■ **Data**
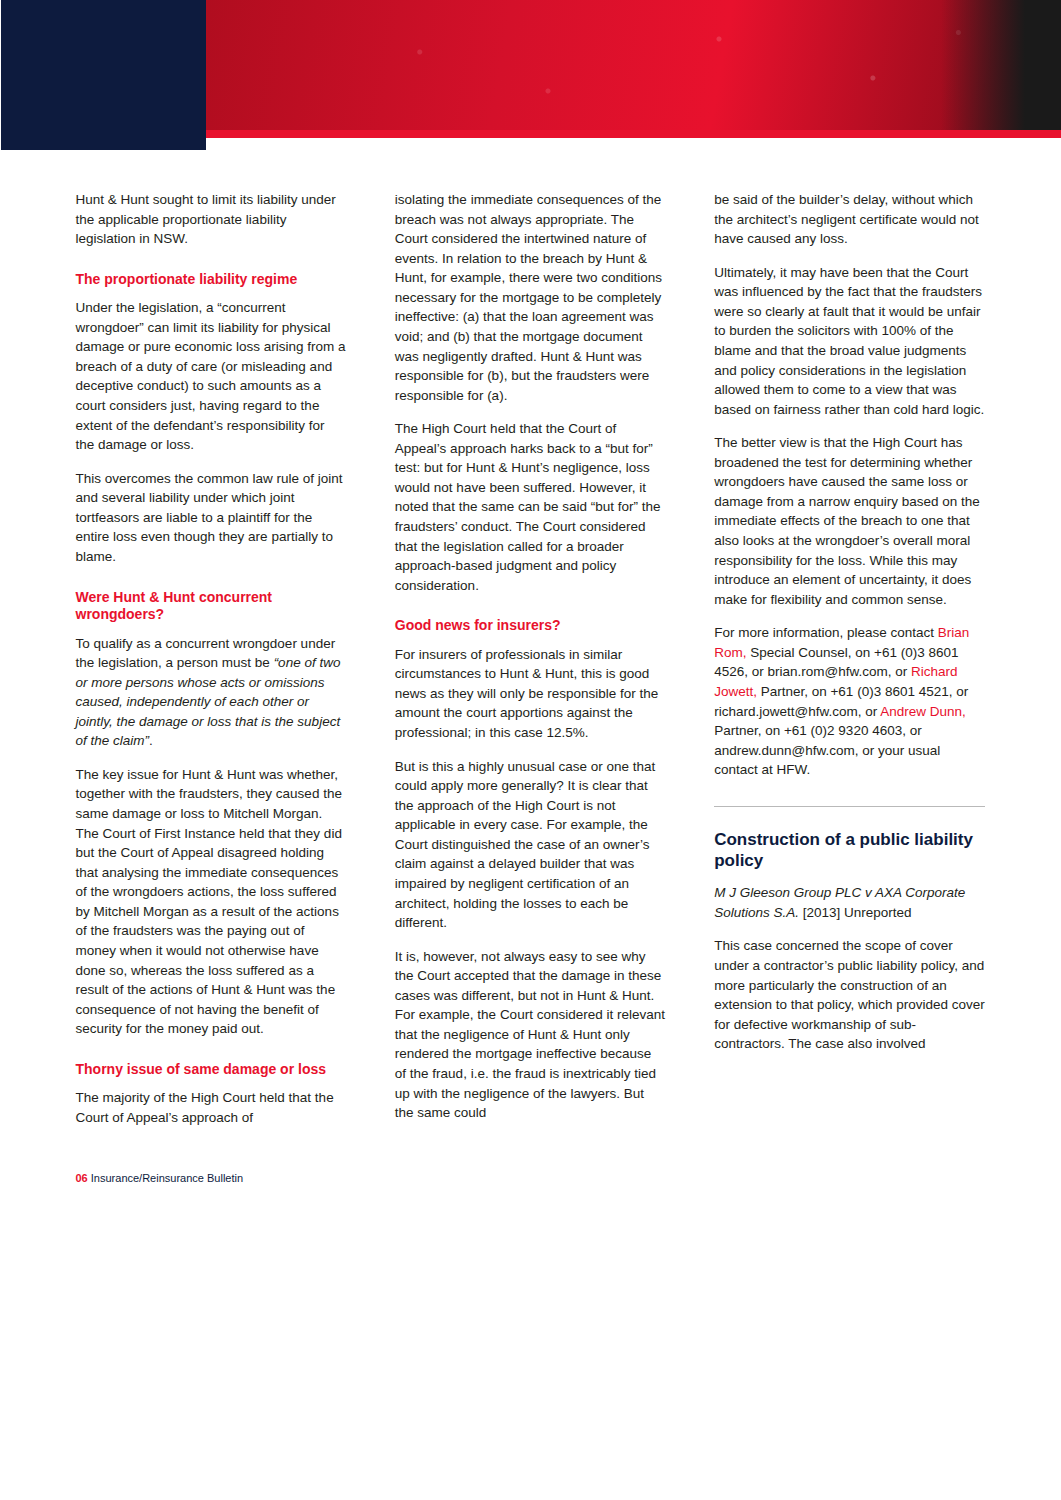Hunt & Hunt sought to limit its liability under the applicable proportionate liability legislation in NSW.
The proportionate liability regime
Under the legislation, a “concurrent wrongdoer” can limit its liability for physical damage or pure economic loss arising from a breach of a duty of care (or misleading and deceptive conduct) to such amounts as a court considers just, having regard to the extent of the defendant’s responsibility for the damage or loss.
This overcomes the common law rule of joint and several liability under which joint tortfeasors are liable to a plaintiff for the entire loss even though they are partially to blame.
Were Hunt & Hunt concurrent wrongdoers?
To qualify as a concurrent wrongdoer under the legislation, a person must be “one of two or more persons whose acts or omissions caused, independently of each other or jointly, the damage or loss that is the subject of the claim”.
The key issue for Hunt & Hunt was whether, together with the fraudsters, they caused the same damage or loss to Mitchell Morgan. The Court of First Instance held that they did but the Court of Appeal disagreed holding that analysing the immediate consequences of the wrongdoers actions, the loss suffered by Mitchell Morgan as a result of the actions of the fraudsters was the paying out of money when it would not otherwise have done so, whereas the loss suffered as a result of the actions of Hunt & Hunt was the consequence of not having the benefit of security for the money paid out.
Thorny issue of same damage or loss
The majority of the High Court held that the Court of Appeal’s approach of
isolating the immediate consequences of the breach was not always appropriate. The Court considered the intertwined nature of events. In relation to the breach by Hunt & Hunt, for example, there were two conditions necessary for the mortgage to be completely ineffective: (a) that the loan agreement was void; and (b) that the mortgage document was negligently drafted. Hunt & Hunt was responsible for (b), but the fraudsters were responsible for (a).
The High Court held that the Court of Appeal’s approach harks back to a “but for” test: but for Hunt & Hunt’s negligence, loss would not have been suffered. However, it noted that the same can be said “but for” the fraudsters’ conduct. The Court considered that the legislation called for a broader approach-based judgment and policy consideration.
Good news for insurers?
For insurers of professionals in similar circumstances to Hunt & Hunt, this is good news as they will only be responsible for the amount the court apportions against the professional; in this case 12.5%.
But is this a highly unusual case or one that could apply more generally? It is clear that the approach of the High Court is not applicable in every case. For example, the Court distinguished the case of an owner’s claim against a delayed builder that was impaired by negligent certification of an architect, holding the losses to each be different.
It is, however, not always easy to see why the Court accepted that the damage in these cases was different, but not in Hunt & Hunt. For example, the Court considered it relevant that the negligence of Hunt & Hunt only rendered the mortgage ineffective because of the fraud, i.e. the fraud is inextricably tied up with the negligence of the lawyers. But the same could
be said of the builder’s delay, without which the architect’s negligent certificate would not have caused any loss.
Ultimately, it may have been that the Court was influenced by the fact that the fraudsters were so clearly at fault that it would be unfair to burden the solicitors with 100% of the blame and that the broad value judgments and policy considerations in the legislation allowed them to come to a view that was based on fairness rather than cold hard logic.
The better view is that the High Court has broadened the test for determining whether wrongdoers have caused the same loss or damage from a narrow enquiry based on the immediate effects of the breach to one that also looks at the wrongdoer’s overall moral responsibility for the loss. While this may introduce an element of uncertainty, it does make for flexibility and common sense.
For more information, please contact Brian Rom, Special Counsel, on +61 (0)3 8601 4526, or brian.rom@hfw.com, or Richard Jowett, Partner, on +61 (0)3 8601 4521, or richard.jowett@hfw.com, or Andrew Dunn, Partner, on +61 (0)2 9320 4603, or andrew.dunn@hfw.com, or your usual contact at HFW.
Construction of a public liability policy
M J Gleeson Group PLC v AXA Corporate Solutions S.A. [2013] Unreported
This case concerned the scope of cover under a contractor’s public liability policy, and more particularly the construction of an extension to that policy, which provided cover for defective workmanship of sub-contractors. The case also involved
06 Insurance/Reinsurance Bulletin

■ **Your goal**
Please let your answer be exactly the lines from the one holding "This case concerned" through the last line of the entries above, both ends included.

■ **Result of this task**
This case concerned the scope of cover under a contractor’s public liability policy, and more particularly the construction of an extension to that policy, which provided cover for defective workmanship of sub-contractors. The case also involved
06 Insurance/Reinsurance Bulletin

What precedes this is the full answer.